§ RECORDS TO USE
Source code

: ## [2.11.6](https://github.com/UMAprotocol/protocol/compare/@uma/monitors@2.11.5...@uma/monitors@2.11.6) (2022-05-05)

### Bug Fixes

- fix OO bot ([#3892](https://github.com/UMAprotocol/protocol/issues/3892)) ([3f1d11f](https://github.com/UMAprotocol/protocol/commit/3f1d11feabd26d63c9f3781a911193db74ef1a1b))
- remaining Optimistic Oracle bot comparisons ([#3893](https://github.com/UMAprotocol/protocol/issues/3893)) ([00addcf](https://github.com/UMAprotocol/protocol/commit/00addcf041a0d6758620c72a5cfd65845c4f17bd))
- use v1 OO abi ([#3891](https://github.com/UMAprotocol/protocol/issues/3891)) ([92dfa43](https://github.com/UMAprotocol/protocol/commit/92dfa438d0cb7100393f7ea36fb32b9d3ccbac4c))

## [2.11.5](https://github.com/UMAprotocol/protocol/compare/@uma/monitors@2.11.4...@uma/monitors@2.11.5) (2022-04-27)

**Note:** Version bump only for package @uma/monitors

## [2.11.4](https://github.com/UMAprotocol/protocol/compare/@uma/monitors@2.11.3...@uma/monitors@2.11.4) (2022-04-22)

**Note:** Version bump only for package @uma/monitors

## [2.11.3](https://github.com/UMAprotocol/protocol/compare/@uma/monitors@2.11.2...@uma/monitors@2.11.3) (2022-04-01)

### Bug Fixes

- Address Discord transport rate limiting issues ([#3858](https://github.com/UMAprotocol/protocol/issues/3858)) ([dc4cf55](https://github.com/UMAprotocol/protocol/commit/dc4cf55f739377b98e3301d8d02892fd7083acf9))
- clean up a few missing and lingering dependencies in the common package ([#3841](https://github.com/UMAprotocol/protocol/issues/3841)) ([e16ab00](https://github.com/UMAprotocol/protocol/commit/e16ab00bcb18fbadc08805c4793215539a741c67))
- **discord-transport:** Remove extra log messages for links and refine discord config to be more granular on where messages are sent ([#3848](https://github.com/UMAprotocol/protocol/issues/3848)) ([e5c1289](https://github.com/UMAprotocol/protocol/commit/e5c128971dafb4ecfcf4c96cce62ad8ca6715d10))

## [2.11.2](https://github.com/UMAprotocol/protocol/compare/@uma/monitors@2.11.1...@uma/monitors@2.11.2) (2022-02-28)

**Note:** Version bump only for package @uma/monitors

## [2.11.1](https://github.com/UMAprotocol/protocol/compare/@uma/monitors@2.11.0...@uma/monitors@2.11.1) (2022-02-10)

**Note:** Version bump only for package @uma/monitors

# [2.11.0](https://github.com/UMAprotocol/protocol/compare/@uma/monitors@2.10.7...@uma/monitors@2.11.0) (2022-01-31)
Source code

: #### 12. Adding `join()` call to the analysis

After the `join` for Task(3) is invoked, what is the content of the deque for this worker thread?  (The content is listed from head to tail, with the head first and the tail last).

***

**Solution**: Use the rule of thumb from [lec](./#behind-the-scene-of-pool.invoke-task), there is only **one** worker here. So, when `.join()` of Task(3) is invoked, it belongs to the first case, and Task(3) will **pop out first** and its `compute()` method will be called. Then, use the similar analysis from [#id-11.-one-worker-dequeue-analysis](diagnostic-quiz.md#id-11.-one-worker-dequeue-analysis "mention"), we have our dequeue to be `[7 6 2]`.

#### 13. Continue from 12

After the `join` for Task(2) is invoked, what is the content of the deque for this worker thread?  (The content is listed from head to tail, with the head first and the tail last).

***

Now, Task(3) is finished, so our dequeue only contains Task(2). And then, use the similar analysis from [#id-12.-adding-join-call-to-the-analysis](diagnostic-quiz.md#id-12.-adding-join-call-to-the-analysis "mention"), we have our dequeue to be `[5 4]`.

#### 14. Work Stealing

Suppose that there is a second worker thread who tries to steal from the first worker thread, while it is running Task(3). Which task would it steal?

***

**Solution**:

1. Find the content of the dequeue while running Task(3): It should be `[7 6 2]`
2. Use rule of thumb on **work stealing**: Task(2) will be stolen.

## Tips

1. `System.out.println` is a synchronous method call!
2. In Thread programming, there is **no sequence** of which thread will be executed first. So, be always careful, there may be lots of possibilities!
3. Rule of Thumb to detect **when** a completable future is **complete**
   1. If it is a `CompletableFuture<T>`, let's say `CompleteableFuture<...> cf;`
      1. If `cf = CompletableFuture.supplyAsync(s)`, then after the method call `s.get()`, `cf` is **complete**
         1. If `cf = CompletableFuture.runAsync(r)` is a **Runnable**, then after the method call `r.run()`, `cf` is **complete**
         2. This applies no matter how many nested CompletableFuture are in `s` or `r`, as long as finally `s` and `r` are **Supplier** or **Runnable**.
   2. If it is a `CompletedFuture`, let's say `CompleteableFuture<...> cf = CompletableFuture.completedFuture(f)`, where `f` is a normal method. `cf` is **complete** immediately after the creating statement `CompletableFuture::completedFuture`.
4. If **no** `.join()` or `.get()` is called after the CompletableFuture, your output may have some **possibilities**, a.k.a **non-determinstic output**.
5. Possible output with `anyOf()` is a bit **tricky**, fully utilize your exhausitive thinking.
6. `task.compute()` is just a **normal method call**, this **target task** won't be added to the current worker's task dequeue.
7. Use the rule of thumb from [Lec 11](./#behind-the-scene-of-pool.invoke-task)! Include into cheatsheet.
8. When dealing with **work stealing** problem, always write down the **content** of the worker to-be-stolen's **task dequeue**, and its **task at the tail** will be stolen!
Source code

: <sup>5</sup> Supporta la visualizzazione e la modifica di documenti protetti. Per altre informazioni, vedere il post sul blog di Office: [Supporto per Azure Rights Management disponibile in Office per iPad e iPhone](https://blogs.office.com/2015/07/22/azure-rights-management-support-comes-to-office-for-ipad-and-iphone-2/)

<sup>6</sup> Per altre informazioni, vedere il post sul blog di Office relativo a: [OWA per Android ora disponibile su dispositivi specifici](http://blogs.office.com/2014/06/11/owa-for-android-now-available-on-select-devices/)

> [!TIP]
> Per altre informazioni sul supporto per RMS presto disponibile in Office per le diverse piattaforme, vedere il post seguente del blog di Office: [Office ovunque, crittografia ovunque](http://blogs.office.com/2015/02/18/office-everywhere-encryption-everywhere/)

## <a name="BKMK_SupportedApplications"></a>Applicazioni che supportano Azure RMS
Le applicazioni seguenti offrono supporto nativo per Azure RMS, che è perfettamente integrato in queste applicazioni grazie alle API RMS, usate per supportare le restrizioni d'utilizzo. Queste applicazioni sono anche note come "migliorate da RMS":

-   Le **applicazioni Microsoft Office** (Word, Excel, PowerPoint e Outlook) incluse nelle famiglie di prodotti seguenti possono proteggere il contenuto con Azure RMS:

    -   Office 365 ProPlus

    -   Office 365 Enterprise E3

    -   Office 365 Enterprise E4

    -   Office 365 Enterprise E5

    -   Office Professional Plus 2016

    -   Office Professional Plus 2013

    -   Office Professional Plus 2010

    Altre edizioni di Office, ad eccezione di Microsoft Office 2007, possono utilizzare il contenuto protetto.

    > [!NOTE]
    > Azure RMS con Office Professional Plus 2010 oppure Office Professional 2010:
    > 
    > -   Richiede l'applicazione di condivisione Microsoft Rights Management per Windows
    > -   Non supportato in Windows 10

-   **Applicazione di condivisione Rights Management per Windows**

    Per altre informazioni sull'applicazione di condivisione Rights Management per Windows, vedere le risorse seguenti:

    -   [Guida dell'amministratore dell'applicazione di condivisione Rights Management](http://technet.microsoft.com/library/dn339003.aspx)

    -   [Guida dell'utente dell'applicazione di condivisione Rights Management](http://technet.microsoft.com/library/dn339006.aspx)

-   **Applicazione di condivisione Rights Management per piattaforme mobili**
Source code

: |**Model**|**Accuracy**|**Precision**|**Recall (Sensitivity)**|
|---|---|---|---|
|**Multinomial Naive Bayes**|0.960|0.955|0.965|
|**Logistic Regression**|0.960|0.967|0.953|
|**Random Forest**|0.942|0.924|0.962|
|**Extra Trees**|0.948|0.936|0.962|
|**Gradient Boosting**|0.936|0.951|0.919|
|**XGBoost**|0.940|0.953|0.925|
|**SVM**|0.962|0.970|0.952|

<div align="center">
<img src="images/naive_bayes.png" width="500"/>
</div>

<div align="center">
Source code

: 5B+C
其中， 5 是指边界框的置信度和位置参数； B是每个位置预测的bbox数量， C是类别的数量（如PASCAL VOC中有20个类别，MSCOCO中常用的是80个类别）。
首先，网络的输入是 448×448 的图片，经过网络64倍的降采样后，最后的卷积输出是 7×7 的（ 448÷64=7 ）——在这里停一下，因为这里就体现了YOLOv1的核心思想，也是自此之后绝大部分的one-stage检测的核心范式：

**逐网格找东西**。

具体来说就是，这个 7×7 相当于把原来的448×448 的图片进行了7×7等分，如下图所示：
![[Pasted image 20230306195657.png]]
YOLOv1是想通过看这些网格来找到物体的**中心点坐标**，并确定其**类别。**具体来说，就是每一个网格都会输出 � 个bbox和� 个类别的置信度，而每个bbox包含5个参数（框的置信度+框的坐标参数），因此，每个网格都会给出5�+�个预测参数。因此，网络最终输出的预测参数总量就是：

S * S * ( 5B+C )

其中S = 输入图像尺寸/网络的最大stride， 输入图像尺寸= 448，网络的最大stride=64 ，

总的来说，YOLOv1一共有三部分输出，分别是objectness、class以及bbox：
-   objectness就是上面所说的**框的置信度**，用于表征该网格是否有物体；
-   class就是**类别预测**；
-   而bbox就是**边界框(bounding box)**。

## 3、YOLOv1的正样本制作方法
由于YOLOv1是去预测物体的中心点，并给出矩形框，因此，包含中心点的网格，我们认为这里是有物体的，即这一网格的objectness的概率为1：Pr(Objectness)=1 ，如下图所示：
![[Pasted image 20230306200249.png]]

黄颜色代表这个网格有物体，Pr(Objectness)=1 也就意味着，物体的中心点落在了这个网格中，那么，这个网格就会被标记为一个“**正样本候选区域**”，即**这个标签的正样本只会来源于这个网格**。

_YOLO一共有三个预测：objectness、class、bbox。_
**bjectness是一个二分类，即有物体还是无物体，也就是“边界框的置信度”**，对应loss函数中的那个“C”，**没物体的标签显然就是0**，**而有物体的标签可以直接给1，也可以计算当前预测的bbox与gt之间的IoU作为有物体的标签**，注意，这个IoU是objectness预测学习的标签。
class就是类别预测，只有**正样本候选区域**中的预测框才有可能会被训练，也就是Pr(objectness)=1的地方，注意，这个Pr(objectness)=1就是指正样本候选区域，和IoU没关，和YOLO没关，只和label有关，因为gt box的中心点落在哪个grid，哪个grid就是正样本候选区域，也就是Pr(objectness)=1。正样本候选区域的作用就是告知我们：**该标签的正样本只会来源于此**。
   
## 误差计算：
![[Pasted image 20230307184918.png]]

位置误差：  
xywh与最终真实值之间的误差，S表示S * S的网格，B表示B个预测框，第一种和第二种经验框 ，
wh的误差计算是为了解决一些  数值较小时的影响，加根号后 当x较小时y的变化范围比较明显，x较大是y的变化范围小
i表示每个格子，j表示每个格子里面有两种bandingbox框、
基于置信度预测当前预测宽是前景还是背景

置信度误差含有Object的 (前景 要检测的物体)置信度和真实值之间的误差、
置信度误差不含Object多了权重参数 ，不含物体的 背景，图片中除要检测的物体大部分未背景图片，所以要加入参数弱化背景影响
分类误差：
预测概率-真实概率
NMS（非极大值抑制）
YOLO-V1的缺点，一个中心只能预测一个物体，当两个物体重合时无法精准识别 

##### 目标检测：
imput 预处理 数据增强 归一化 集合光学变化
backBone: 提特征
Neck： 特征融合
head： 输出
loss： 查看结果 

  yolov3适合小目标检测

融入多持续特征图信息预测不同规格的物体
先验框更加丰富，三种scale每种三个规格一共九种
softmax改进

§ THE PROBLEM
When you repeat the lines, start with the first line of the material and end with the line that contains "- use v1 OO", keeping both and reproducing each exactly, with nothing added.

§ SOLUTION FOR THIS PROBLEM
Source code

: ## [2.11.6](https://github.com/UMAprotocol/protocol/compare/@uma/monitors@2.11.5...@uma/monitors@2.11.6) (2022-05-05)

### Bug Fixes

- fix OO bot ([#3892](https://github.com/UMAprotocol/protocol/issues/3892)) ([3f1d11f](https://github.com/UMAprotocol/protocol/commit/3f1d11feabd26d63c9f3781a911193db74ef1a1b))
- remaining Optimistic Oracle bot comparisons ([#3893](https://github.com/UMAprotocol/protocol/issues/3893)) ([00addcf](https://github.com/UMAprotocol/protocol/commit/00addcf041a0d6758620c72a5cfd65845c4f17bd))
- use v1 OO abi ([#3891](https://github.com/UMAprotocol/protocol/issues/3891)) ([92dfa43](https://github.com/UMAprotocol/protocol/commit/92dfa438d0cb7100393f7ea36fb32b9d3ccbac4c))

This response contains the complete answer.